What you have to do: Rewrite the listing starting at the line containing "pose: elev=211.7 azim=206.3" and ending at the line containing "Dot at: (331, 287)", with "pose" changed to "camera" and everything else left as it is.

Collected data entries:
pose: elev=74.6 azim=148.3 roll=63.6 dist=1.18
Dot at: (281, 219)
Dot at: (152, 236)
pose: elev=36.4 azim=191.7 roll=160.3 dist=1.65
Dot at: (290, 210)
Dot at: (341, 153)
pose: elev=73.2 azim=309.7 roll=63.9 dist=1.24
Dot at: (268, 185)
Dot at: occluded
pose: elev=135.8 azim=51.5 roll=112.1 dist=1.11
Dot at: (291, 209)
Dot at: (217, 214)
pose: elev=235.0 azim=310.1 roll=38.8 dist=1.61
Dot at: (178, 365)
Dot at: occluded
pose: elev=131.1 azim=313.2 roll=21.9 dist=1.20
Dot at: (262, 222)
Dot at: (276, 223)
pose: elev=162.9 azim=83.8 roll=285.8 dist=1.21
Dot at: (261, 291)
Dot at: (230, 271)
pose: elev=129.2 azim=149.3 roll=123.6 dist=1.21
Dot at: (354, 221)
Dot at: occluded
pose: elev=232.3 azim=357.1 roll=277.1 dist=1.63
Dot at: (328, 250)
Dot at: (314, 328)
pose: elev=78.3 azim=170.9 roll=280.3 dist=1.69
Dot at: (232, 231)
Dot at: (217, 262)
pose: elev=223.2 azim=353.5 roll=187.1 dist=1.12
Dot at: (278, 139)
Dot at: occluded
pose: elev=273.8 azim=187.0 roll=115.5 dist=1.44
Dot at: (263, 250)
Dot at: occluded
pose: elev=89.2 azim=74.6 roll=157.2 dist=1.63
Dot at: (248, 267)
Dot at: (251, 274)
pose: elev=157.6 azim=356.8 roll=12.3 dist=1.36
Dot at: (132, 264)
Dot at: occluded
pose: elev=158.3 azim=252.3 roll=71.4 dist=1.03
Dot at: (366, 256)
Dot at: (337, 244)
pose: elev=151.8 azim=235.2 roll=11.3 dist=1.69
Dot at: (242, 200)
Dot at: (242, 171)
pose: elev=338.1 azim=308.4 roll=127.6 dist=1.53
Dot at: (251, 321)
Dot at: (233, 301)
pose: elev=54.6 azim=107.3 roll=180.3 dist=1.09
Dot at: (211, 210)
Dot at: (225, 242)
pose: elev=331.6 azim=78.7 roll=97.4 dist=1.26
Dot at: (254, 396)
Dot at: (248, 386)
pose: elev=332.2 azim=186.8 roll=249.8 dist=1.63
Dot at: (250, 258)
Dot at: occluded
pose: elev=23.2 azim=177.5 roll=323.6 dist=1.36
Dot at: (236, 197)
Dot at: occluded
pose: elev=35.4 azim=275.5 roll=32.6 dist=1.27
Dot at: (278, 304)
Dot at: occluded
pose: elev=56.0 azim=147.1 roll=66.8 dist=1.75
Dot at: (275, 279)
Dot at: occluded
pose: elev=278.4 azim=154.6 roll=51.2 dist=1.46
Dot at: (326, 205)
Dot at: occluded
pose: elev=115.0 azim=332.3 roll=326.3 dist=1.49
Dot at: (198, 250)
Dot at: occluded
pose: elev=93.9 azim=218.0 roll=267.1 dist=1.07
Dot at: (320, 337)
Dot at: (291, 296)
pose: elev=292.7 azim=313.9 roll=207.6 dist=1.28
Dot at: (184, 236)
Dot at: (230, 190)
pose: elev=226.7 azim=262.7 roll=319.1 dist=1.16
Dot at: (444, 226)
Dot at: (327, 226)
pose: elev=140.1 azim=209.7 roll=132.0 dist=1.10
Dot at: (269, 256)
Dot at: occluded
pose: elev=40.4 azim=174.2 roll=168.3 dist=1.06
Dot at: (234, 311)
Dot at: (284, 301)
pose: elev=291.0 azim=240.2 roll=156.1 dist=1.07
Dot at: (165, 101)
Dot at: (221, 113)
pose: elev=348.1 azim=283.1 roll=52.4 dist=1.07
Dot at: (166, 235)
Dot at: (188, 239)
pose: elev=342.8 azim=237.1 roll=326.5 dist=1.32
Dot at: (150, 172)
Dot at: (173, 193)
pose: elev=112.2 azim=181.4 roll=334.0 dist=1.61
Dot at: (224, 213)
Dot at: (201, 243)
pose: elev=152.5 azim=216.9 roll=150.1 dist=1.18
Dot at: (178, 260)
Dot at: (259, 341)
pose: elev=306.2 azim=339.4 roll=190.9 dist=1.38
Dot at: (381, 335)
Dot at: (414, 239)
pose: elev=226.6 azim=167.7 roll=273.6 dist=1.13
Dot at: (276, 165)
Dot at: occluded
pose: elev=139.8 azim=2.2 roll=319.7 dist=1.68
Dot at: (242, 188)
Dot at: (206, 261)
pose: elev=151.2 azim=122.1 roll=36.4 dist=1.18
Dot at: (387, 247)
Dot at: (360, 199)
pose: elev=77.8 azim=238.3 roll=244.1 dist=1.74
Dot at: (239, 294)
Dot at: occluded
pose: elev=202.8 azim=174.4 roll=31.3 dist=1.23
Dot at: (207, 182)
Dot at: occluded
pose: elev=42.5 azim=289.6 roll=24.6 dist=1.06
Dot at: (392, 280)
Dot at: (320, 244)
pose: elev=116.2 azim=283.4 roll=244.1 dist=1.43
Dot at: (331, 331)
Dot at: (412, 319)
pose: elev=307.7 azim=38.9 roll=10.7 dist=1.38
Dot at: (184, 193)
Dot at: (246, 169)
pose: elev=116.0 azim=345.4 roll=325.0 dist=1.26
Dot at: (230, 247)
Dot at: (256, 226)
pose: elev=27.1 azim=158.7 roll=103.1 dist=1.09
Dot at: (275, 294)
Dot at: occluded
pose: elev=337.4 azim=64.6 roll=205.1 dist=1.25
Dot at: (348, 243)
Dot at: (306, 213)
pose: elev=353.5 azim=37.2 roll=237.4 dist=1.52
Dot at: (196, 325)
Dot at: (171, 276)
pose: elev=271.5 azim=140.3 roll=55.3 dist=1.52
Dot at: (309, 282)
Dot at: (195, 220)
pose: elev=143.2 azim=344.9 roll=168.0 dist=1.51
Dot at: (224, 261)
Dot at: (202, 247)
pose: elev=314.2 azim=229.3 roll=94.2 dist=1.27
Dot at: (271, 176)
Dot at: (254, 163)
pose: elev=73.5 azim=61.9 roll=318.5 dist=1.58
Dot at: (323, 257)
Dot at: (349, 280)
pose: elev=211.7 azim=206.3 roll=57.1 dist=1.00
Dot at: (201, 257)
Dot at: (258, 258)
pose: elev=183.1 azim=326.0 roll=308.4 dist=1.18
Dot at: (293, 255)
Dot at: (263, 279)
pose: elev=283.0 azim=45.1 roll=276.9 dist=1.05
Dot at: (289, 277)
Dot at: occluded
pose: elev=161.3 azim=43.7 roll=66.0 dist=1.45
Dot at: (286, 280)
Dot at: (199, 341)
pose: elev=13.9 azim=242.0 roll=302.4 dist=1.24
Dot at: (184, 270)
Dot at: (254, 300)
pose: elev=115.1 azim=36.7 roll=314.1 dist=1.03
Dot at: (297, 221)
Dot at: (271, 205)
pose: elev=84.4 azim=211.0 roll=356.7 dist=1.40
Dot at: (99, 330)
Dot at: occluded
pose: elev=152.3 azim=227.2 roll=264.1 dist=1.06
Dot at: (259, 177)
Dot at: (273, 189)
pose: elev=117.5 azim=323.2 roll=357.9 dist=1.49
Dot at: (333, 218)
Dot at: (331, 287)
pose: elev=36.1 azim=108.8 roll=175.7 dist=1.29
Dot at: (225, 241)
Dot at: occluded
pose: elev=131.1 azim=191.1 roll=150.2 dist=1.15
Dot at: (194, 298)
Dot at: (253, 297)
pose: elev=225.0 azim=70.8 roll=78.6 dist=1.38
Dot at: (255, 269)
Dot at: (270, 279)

Solution to this task:
camera: elev=211.7 azim=206.3 roll=57.1 dist=1.00
Dot at: (201, 257)
Dot at: (258, 258)
camera: elev=183.1 azim=326.0 roll=308.4 dist=1.18
Dot at: (293, 255)
Dot at: (263, 279)
camera: elev=283.0 azim=45.1 roll=276.9 dist=1.05
Dot at: (289, 277)
Dot at: occluded
camera: elev=161.3 azim=43.7 roll=66.0 dist=1.45
Dot at: (286, 280)
Dot at: (199, 341)
camera: elev=13.9 azim=242.0 roll=302.4 dist=1.24
Dot at: (184, 270)
Dot at: (254, 300)
camera: elev=115.1 azim=36.7 roll=314.1 dist=1.03
Dot at: (297, 221)
Dot at: (271, 205)
camera: elev=84.4 azim=211.0 roll=356.7 dist=1.40
Dot at: (99, 330)
Dot at: occluded
camera: elev=152.3 azim=227.2 roll=264.1 dist=1.06
Dot at: (259, 177)
Dot at: (273, 189)
camera: elev=117.5 azim=323.2 roll=357.9 dist=1.49
Dot at: (333, 218)
Dot at: (331, 287)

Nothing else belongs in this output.